Día de posiciones encontradas sobre la efectividad protectora en la portación de este pañuelo quirúrgico. Día de las “evidencias científicas” sobre su utilidad. Día que marcó el inicio del uso obligatorio en espacios públicos de la Ciudad de México de este artefacto de batalla en la despiadada guerra contra la Covid-19.

“No hay evidencia científica que respalde el uso de cubrebocas como método para prevenir contagios de coronavirus”, señala desde Palacio Nacional Hugo López-Gatell, vocero único del gobierno federal para la pandemia de la Covid-19.

A unos pasos de ahí, en el Antiguo Palacio del Ayuntamiento, Claudia Sheinbaum, jefa de Gobierno de la CDMX, notificó desde el viernes pasado: “Si salimos de casa es preferible usar el cubrebocas, no solamente en el transporte público. Se necesita extremar precauciones pues estamos viviendo el momento de mayor contagio”.

Palomino se dice neófito en esos temas científicos, epidemiológicos y sanitarios. Para el señor de cincuentaicuatro años no puede existir una desconexión entre sus labios, el aire corriente y su estremecedora armónica de bronce.

El sonido inigualable del instrumento eriza la piel. También las chispas anaranjadas que manotean con el roce del acero y el disco de piedra que gira con los pedales de la bicicleta antigua. Son ruidos y aromas que bifurcan en nostalgias añejas.

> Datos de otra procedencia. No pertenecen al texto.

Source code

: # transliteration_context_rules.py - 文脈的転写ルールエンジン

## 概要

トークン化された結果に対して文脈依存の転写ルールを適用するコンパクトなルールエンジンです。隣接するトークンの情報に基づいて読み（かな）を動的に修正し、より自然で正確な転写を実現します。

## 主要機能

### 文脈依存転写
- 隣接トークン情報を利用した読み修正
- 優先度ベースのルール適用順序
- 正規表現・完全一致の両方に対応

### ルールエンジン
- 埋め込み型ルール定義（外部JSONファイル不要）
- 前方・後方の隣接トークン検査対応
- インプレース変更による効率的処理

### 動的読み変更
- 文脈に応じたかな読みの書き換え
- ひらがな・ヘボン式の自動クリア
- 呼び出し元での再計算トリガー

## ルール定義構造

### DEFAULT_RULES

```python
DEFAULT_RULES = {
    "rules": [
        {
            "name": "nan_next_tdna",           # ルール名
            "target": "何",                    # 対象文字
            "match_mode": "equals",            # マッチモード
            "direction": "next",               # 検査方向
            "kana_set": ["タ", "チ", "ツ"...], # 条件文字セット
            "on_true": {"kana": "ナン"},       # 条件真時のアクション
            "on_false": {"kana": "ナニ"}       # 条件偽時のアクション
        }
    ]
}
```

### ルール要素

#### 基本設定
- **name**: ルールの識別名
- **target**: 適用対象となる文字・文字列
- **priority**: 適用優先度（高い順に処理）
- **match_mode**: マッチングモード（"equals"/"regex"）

No hay razón de ser para que Palomino se cuelgue ese trapo azul turquesa en sus enormes orejas. De eso vive. De macerar cuchillos y objetos punzocortantes. De aferrarse a una tradición, a una manifestación cultural ya casi extinta en la ciudad, por medio de ese punzante sonido de ensueño.

“El Greñas” jala aire. Abre sus enormes fauces de licántropo. Mantiene petrificado el masetero y lanza con una descomunal potencia el grito de guerra hasta ocho veces seguidas: “¡El gas! ¡El gas! ¡El gas! ¡El gas! ¡El gas! ¡El gas! ¡El gas! ¡El gaaaaaaaaaassss!”

Ricky y “El Paco” tratan de superar la hazaña. Nunca han podido. Los tres llevan el cubrebocas en la barbilla o en el gaznate. No les sirve para este oficio. Les sofoca. Les aligera el aliento de animal en brama para saberse presentes. Para que nadie se quede sin su ducha con agua caliente y su comida de burgués enclaustrado.

También, ¿por qué no?, para bramar sutilezas melódicas como el “¿de cuántos kilos va a querer su cilindro madrecita?” O el inmortal “¿se lo cierro, se lo abro, o nomás se lo dejo abierto? Luego no le vaya a estar goteando”. Todo un arte de los maestros en el perico y las tuercas.

Isidro es chilango. Tiene cuarentainueve. Treinta tocando el saxofón. Huele permanentemente a heliotropo, aunque sude como cañero morelense. No le funciona un tapabocas en la peste. Su oficio es el aire. Copula con él en cada acorde. Isidro se estremece con el ritmo de la marimba y acompaña con un bailecito sutil, harto pegajoso, el ritmo de la melodía.

“¡Ya llegó!/ ¡Ya llegó!/ ¡Ya llegó Sergio el bailador!” Don Juan y Don Beto son chiapanecos. El primero de Motozintla y el segundo de Chiapa de Corzo. Se conocieron en Tuxtla Gutiérrez. Tocaron varias veces en el Parque Central. Luego determinaron venirse a la Ciudad de México a ganarse la vida con todo y su cajón maderero de palo rosa. Ellos sí usan el tapabocas porque le prometieron a su familia, allá en Chiapas, “cuidarse del coronavirus”.

Los sonidos de la ciudad se cuelan en la ociosidad del encierro. Recuerdan que afuera hay vida y que estos ruidos forman parte de una ciudad que ha padecido todas las calamidades, y de todas se ha levantado, aún más soberbia, aún más solidaria…

Día 41 de la peste. México duplica los decesos por coronavirus en una semana, luego de que el pasado lunes reportó 712 fallecimientos y el lunes 27 de abril el registro fue de 1 mil 434 muertes totales.

La ciudad parece que se aletarga aún más en la madrugada. El encierro también agota y carcome la paciencia.

Pero los sonidos de esta urbe, la de sus habitantes, siempre estarán exentas de usar cubrebocas para manifestar lo eterno, lo entrañable.